The whole tone of this article, with all due respect, gives me the impression that you have not really bothered to research the history or understand the deeper social reality of this conflict.  There are, unfortunately, aggressors and victims in an essential sense.  But you convey a tone of "moral equivalence" between the occupier and the occupied which is completely inappropriate, as if you are talking about two irritable neighbors with a problem over the placement of a fence.  Yes, a five-month old Israel baby was killed, a tragic consequence of the determination of Israeli settlers to create "facts on the ground" that insure Jewish domination of Palestinian life.  His father is pictured, mournful and vengeful, as would be any parent.  Unlike Palestinians, Jews are often given a face and a name in the newspaper.  But this isn't just any parent, it is a parent who has made a choice to place political aggrandisement and religious "ideals" above both justice and personal safety, not just for himself but his innocent child.  Meanwhile, the innocent Palestinian children who die, over 100 in this conflict, go largely unreported and unnamed by your newspaper and the mainstream media.

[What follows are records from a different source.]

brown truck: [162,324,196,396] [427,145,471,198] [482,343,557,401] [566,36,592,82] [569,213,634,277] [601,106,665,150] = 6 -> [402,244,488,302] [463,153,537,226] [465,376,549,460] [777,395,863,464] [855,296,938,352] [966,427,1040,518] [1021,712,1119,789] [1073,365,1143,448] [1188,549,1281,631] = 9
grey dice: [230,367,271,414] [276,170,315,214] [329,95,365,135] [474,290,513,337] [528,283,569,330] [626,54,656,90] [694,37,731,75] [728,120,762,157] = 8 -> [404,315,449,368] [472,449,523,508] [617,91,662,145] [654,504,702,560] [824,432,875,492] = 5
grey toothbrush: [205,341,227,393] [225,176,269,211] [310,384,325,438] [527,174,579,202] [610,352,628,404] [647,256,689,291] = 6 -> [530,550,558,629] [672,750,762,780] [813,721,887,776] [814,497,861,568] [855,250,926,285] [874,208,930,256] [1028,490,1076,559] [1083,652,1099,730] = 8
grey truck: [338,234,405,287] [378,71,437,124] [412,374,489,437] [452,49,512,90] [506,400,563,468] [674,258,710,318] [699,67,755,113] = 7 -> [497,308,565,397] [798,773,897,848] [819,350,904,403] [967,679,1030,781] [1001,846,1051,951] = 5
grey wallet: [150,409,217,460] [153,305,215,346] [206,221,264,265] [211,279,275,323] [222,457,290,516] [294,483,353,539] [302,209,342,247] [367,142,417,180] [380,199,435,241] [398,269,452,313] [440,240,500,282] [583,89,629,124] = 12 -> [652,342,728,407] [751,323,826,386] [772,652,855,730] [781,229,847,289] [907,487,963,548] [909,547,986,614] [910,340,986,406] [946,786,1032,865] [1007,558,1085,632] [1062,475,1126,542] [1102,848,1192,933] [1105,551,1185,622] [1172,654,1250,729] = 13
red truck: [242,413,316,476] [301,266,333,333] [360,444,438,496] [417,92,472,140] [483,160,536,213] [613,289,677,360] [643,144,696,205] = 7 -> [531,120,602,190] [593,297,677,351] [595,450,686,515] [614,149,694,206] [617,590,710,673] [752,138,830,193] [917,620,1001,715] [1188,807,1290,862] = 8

I will add to this letter a post from one of my e-mail newsgroups that may give you some insight into the everyday experiences of Palestinian people.  But you are there, for goodness sakes.  You should be finding these things out for yourself. [This attachment has not been added to this web posting—webmaster]

By the way, I am an American Jew, and like many others among us, I am calling for an unconditional end to the illegal and immoral occupation of the West Bank, Gaza Strip, and occupied East Jerusalem.